Problem to work on: Check the entries below and say how many lines include the word "Understanding". No other text is wanted.

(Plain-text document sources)
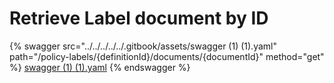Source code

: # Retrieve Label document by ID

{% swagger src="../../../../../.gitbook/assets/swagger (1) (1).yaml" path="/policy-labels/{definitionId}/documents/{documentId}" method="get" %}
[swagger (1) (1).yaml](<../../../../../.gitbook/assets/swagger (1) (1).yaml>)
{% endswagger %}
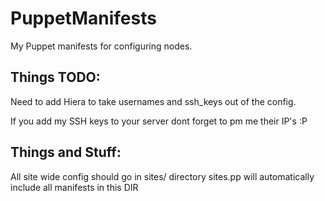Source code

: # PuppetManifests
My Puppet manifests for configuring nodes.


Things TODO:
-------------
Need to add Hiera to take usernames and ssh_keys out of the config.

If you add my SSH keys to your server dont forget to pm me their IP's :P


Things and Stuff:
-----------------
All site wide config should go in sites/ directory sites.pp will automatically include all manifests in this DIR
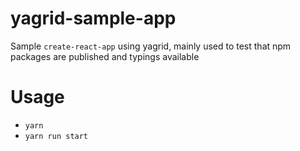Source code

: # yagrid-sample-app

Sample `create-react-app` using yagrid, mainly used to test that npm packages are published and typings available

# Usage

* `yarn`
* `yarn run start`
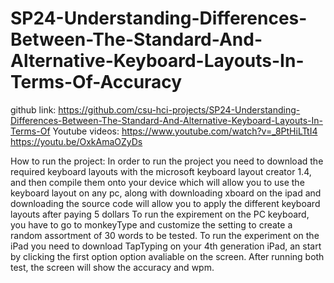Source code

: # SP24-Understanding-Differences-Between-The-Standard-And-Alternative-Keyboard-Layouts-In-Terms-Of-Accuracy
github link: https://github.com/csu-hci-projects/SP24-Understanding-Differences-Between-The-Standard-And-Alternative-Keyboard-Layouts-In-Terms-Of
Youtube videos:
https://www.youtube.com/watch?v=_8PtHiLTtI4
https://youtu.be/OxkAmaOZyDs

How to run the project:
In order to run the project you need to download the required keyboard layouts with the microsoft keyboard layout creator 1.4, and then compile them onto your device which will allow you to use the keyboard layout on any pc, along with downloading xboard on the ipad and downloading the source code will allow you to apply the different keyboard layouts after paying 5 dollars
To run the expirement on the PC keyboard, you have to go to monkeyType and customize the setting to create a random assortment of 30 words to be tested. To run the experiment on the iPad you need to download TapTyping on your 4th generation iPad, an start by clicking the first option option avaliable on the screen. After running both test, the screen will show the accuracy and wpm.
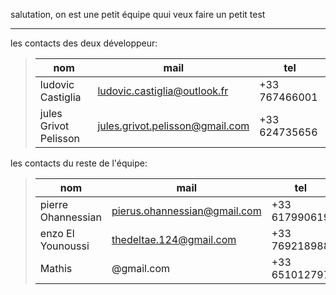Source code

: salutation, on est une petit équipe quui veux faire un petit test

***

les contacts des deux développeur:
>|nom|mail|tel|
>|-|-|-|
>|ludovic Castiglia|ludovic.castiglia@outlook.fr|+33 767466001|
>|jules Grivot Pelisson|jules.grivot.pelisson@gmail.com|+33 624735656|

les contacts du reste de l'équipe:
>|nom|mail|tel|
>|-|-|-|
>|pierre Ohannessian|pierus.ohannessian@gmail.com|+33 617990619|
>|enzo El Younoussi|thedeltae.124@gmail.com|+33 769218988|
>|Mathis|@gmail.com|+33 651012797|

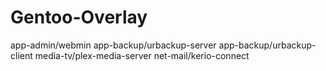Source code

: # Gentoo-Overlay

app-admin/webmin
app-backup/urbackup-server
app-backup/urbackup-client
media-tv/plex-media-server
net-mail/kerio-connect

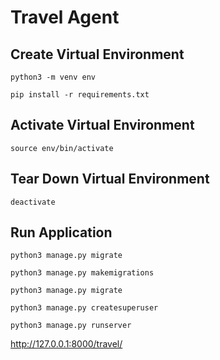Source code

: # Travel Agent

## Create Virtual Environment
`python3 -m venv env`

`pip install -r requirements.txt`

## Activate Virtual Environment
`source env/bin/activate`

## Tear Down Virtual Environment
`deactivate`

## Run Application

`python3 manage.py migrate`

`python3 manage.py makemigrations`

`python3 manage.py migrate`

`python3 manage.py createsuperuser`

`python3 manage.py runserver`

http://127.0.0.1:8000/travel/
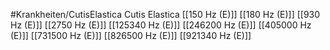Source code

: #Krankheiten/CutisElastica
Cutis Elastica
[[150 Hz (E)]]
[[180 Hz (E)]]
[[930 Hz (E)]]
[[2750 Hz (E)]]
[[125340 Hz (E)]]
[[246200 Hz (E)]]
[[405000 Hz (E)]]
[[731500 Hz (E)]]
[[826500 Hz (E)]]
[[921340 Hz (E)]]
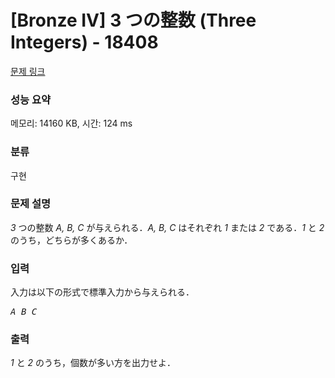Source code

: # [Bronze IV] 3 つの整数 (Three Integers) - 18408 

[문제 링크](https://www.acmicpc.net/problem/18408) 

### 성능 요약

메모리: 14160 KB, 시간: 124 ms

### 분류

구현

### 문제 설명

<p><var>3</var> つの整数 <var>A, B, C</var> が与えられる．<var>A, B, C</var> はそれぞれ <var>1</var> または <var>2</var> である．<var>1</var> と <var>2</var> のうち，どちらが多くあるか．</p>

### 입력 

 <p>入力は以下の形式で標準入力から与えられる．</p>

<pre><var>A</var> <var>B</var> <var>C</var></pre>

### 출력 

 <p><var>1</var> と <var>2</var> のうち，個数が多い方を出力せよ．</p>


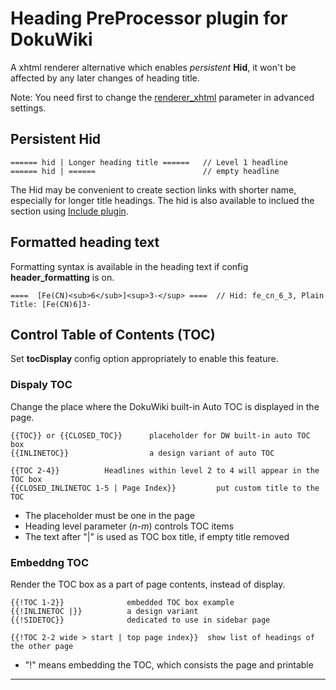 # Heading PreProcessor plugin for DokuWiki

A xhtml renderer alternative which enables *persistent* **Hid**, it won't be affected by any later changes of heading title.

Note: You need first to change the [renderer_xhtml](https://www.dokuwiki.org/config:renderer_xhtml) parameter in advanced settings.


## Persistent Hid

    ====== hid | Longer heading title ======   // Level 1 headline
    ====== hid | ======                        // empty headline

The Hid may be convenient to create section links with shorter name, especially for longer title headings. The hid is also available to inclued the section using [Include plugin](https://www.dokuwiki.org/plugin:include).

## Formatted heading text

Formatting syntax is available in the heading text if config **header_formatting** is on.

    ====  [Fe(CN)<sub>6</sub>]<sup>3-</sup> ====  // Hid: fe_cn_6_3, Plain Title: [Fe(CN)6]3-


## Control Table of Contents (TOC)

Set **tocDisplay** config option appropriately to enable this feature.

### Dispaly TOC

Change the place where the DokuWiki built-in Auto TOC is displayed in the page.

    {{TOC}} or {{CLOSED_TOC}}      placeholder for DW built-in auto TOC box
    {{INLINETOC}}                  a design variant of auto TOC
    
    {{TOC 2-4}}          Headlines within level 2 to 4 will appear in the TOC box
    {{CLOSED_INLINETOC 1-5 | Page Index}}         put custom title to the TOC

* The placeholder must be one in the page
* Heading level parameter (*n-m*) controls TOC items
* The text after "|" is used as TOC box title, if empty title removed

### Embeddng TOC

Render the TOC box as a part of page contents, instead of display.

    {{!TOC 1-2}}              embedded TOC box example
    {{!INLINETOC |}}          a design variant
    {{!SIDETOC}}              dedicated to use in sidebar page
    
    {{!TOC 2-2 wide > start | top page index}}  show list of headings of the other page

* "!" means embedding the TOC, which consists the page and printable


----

Your solution: 2